Marche à suivre:
Pouvez-vous recopier mot pour mot les données, depuis leur début jusqu'à la ligne qui contient « 532.5], [0, 0, 1]] dist [-0.012199, -0.000115] », celle-ci incluse, en laissant les images de côté ?

---------- Données enregistrées ----------

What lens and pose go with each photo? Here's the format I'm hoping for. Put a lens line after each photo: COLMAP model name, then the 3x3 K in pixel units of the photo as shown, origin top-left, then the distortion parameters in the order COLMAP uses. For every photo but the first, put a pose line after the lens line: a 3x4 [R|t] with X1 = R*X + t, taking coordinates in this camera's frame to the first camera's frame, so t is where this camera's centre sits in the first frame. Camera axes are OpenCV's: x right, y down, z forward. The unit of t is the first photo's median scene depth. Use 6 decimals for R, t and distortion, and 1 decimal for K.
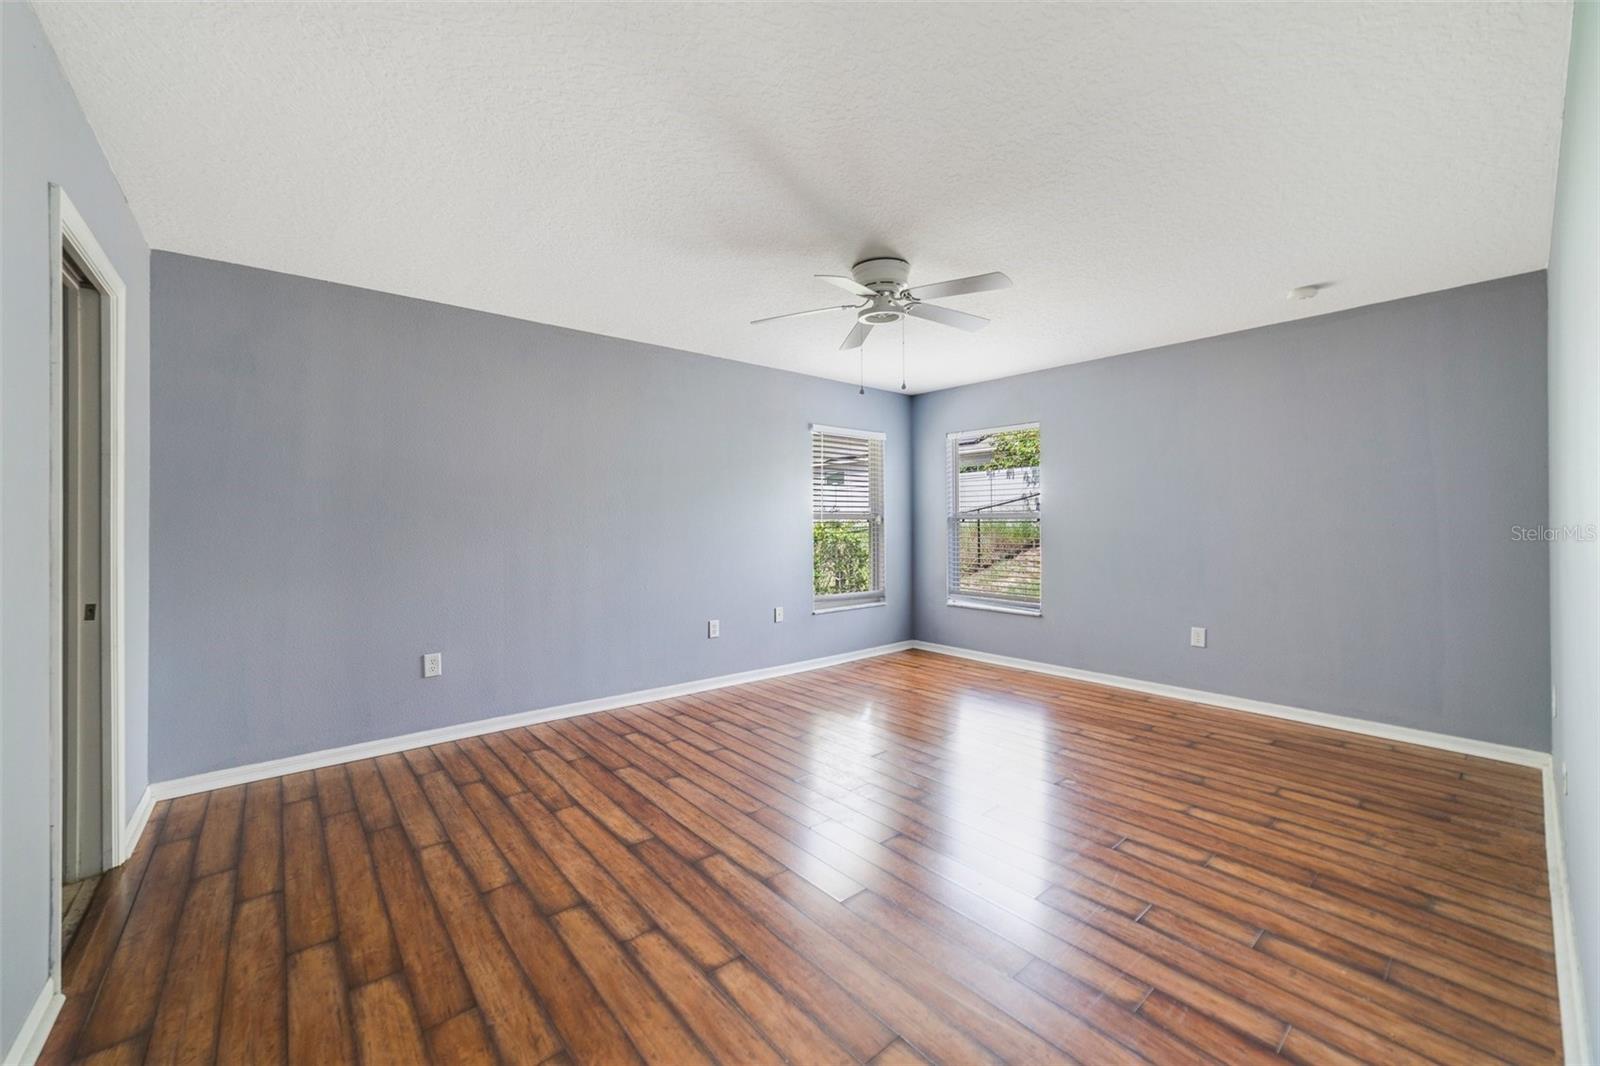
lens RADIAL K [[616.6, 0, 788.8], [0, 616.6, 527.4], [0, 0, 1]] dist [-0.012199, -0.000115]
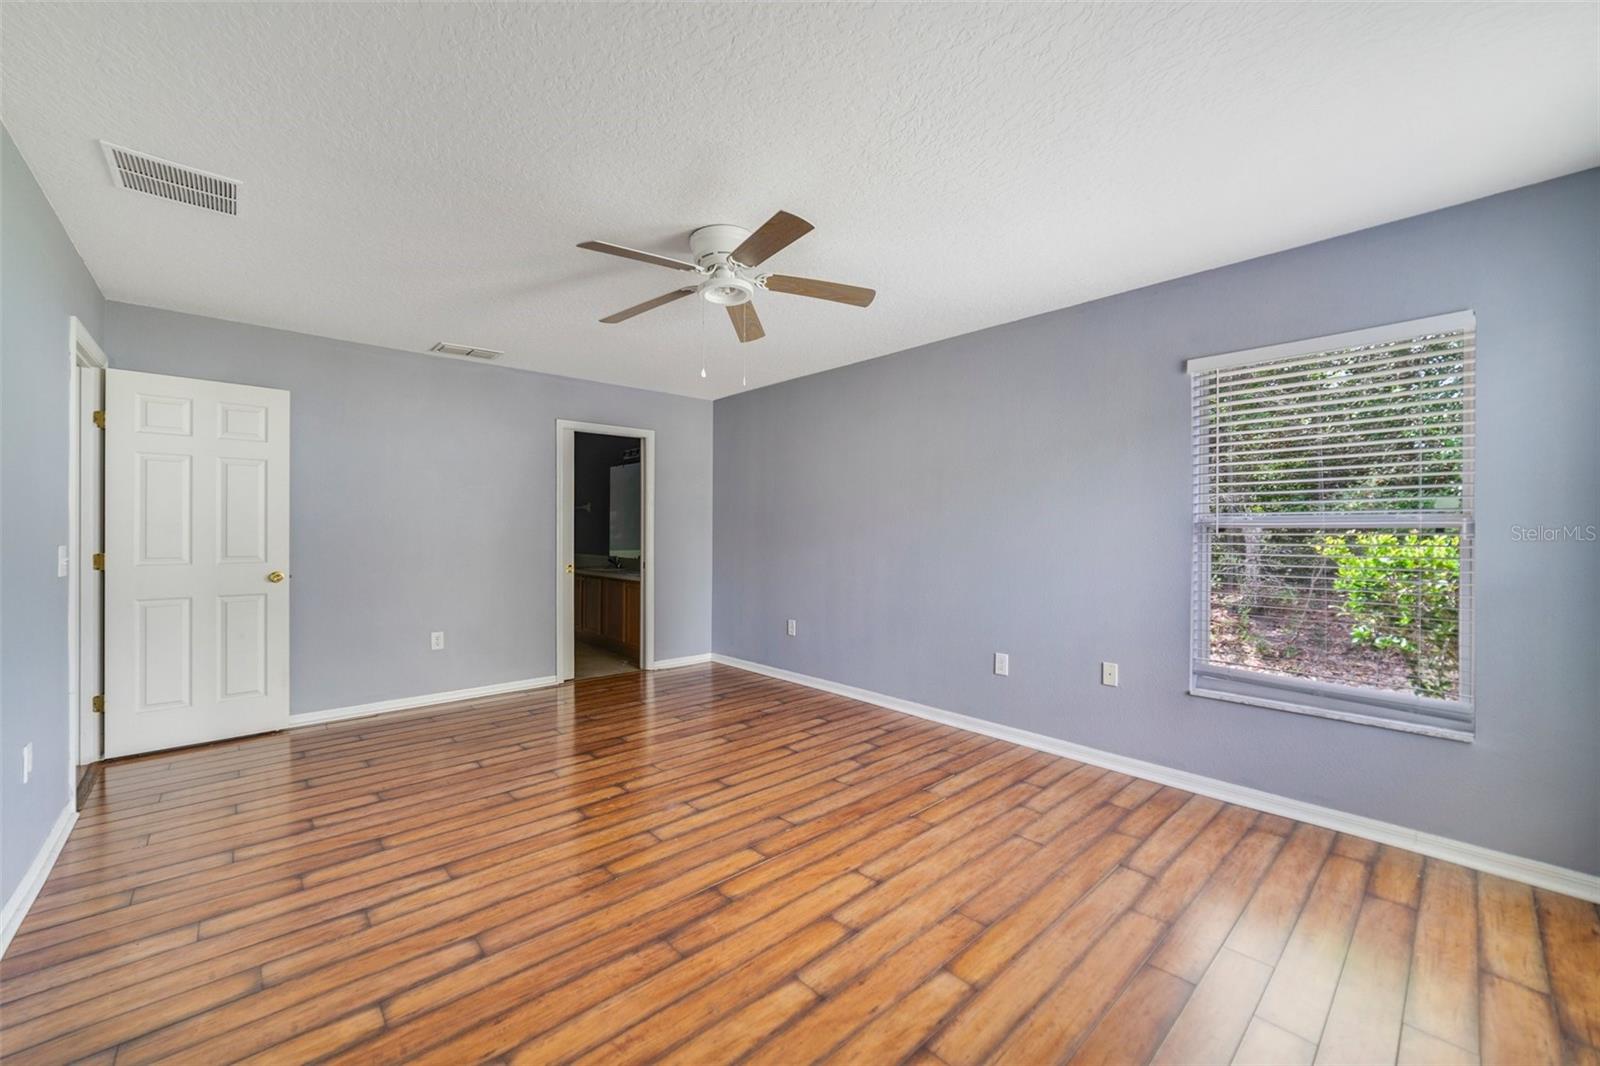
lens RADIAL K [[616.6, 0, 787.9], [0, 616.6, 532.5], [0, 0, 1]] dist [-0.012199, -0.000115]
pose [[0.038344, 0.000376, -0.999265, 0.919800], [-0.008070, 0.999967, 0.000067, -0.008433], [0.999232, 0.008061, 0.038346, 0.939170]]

----------

Solution rédigée:
What lens and pose go with each photo? Here's the format I'm hoping for. Put a lens line after each photo: COLMAP model name, then the 3x3 K in pixel units of the photo as shown, origin top-left, then the distortion parameters in the order COLMAP uses. For every photo but the first, put a pose line after the lens line: a 3x4 [R|t] with X1 = R*X + t, taking coordinates in this camera's frame to the first camera's frame, so t is where this camera's centre sits in the first frame. Camera axes are OpenCV's: x right, y down, z forward. The unit of t is the first photo's median scene depth. Use 6 decimals for R, t and distortion, and 1 decimal for K.
lens RADIAL K [[616.6, 0, 788.8], [0, 616.6, 527.4], [0, 0, 1]] dist [-0.012199, -0.000115]
lens RADIAL K [[616.6, 0, 787.9], [0, 616.6, 532.5], [0, 0, 1]] dist [-0.012199, -0.000115]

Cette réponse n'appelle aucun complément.